▶ **Working data**:
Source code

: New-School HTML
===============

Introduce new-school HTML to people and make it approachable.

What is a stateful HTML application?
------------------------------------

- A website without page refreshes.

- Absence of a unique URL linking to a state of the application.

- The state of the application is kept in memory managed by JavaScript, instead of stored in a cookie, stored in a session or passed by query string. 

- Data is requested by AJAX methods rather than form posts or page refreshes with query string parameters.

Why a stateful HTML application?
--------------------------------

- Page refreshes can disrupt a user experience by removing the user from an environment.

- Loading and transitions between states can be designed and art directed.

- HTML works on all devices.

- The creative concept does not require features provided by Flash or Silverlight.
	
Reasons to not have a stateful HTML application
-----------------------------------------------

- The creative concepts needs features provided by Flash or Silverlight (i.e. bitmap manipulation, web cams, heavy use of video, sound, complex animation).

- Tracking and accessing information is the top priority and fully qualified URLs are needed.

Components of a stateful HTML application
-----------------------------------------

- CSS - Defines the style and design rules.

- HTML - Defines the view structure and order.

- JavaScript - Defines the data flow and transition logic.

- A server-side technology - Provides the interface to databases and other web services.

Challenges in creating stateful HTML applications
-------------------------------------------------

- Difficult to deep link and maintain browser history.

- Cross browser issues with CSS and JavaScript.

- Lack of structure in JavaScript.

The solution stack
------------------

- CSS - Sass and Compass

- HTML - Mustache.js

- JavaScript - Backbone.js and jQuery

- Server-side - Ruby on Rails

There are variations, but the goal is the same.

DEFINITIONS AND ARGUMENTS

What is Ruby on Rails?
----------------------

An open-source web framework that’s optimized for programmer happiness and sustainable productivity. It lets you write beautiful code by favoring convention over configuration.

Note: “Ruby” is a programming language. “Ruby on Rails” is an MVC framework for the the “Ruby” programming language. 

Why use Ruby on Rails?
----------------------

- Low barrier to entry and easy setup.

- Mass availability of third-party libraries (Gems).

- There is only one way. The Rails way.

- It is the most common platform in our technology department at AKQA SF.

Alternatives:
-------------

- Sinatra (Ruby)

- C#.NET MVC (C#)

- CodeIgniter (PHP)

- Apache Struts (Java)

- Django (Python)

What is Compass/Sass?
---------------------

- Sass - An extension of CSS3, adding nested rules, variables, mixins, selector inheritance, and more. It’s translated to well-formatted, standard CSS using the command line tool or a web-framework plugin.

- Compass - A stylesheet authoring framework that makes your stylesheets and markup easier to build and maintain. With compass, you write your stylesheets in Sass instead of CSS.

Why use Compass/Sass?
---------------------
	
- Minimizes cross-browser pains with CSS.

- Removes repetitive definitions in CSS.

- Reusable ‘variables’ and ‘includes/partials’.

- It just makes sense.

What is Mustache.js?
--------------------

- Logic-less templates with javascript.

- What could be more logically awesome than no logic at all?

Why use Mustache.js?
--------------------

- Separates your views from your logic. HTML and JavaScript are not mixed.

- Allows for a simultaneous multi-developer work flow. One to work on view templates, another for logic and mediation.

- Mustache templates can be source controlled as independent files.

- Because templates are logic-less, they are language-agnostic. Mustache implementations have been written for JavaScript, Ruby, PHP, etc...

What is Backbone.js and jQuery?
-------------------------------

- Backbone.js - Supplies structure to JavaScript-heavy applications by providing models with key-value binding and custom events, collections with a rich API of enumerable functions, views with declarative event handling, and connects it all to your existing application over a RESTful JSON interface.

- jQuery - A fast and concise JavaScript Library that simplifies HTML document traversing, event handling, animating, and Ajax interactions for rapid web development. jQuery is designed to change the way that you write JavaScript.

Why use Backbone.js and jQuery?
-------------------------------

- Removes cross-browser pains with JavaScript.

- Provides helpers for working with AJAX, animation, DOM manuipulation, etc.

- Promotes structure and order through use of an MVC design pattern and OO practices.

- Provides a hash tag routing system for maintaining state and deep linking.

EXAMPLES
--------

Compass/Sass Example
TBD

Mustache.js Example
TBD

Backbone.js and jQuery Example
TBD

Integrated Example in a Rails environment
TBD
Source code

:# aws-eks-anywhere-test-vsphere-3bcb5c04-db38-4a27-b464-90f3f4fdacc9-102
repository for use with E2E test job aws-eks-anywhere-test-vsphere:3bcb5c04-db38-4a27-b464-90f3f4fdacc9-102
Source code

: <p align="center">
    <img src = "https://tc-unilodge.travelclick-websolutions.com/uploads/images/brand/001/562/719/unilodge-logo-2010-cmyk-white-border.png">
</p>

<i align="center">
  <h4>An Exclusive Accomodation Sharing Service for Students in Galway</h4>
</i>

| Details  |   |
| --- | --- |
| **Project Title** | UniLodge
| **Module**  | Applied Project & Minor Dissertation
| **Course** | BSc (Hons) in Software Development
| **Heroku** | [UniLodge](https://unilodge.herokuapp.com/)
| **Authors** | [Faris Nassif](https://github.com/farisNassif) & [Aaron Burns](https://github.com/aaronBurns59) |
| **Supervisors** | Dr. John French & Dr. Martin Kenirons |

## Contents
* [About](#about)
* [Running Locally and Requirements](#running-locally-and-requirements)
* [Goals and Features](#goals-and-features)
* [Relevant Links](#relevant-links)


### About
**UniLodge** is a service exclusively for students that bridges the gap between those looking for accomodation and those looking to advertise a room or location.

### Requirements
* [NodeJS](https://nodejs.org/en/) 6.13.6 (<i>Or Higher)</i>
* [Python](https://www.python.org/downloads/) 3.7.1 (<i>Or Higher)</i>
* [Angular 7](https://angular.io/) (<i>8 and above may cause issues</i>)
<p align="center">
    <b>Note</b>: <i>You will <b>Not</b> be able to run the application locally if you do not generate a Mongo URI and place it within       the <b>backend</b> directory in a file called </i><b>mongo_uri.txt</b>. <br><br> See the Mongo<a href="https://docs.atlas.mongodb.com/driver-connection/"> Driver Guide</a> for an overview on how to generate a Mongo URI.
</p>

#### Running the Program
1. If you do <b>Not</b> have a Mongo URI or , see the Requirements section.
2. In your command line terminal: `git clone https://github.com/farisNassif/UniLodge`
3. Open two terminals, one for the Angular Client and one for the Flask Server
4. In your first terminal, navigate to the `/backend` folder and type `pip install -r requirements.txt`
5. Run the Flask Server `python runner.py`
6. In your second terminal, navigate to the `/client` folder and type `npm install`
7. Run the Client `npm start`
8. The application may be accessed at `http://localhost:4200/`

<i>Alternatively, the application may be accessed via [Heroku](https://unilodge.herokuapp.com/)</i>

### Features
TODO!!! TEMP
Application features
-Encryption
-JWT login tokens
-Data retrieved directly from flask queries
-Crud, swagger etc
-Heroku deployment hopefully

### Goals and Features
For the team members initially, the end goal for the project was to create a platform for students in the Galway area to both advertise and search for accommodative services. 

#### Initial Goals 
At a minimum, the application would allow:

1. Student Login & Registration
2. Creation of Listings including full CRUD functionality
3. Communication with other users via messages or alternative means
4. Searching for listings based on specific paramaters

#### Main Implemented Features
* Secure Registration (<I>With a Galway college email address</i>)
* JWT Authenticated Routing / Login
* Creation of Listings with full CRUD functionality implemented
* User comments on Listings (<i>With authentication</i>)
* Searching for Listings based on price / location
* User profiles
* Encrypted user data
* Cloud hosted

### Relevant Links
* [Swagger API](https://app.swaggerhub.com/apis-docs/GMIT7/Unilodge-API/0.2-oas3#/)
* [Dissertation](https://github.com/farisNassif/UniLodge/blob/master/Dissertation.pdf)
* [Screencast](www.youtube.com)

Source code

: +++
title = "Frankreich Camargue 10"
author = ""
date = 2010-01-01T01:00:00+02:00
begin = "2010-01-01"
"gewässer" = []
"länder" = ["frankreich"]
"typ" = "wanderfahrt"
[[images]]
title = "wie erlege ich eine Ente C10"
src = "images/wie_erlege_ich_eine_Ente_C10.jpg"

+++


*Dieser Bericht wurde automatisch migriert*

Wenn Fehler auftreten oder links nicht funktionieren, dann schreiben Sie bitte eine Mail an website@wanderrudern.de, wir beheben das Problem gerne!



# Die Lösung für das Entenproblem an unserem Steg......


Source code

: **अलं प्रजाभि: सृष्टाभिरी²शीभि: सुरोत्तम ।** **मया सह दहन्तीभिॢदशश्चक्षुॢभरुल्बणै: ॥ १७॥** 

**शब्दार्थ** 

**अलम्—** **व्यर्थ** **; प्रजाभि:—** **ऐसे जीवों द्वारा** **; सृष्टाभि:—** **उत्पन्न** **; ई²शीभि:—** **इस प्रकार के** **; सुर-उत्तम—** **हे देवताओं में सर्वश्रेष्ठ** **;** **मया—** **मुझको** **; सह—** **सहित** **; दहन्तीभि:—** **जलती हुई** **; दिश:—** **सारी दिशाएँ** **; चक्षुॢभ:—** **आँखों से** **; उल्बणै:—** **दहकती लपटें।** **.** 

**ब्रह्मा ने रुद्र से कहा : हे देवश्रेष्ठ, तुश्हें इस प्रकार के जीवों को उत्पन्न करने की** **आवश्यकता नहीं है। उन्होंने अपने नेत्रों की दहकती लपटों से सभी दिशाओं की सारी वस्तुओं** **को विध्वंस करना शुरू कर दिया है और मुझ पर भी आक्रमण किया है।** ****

▶ **Exercise description**: Pull out the lines of the listing starting at the one containing "### Relevant Links" and ending at the one containing "wurde automatisch migriert*", copying each character unchanged and adding nothing else.

▶ **Exercise solution**:
### Relevant Links
* [Swagger API](https://app.swaggerhub.com/apis-docs/GMIT7/Unilodge-API/0.2-oas3#/)
* [Dissertation](https://github.com/farisNassif/UniLodge/blob/master/Dissertation.pdf)
* [Screencast](www.youtube.com)

Source code

: +++
title = "Frankreich Camargue 10"
author = ""
date = 2010-01-01T01:00:00+02:00
begin = "2010-01-01"
"gewässer" = []
"länder" = ["frankreich"]
"typ" = "wanderfahrt"
[[images]]
title = "wie erlege ich eine Ente C10"
src = "images/wie_erlege_ich_eine_Ente_C10.jpg"

+++


*Dieser Bericht wurde automatisch migriert*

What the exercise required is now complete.